Exercise description |
Across all the entries, how many lines hold "Linux"? Answer with that number and nothing else.

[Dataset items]
________________________

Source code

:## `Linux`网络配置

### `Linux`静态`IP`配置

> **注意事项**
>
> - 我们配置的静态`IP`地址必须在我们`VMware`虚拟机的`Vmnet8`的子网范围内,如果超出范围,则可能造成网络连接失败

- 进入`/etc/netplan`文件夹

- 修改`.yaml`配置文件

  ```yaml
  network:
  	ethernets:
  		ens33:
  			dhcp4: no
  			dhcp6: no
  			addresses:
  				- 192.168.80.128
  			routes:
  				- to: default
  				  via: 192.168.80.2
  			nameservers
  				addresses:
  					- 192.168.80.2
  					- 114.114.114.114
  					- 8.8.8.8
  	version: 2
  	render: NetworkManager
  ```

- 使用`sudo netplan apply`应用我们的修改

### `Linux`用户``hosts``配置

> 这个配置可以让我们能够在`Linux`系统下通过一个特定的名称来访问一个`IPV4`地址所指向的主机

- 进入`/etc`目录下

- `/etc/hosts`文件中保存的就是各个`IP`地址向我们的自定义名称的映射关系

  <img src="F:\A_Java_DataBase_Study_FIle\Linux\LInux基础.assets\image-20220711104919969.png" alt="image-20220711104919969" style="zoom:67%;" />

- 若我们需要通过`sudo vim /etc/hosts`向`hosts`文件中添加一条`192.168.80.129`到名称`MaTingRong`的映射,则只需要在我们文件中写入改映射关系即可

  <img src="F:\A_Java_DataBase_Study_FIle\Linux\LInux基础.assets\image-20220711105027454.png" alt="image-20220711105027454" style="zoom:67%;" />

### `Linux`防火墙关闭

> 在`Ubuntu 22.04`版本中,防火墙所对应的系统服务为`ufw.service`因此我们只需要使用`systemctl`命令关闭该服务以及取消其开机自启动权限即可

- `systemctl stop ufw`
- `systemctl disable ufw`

________________________

Expected answer |
7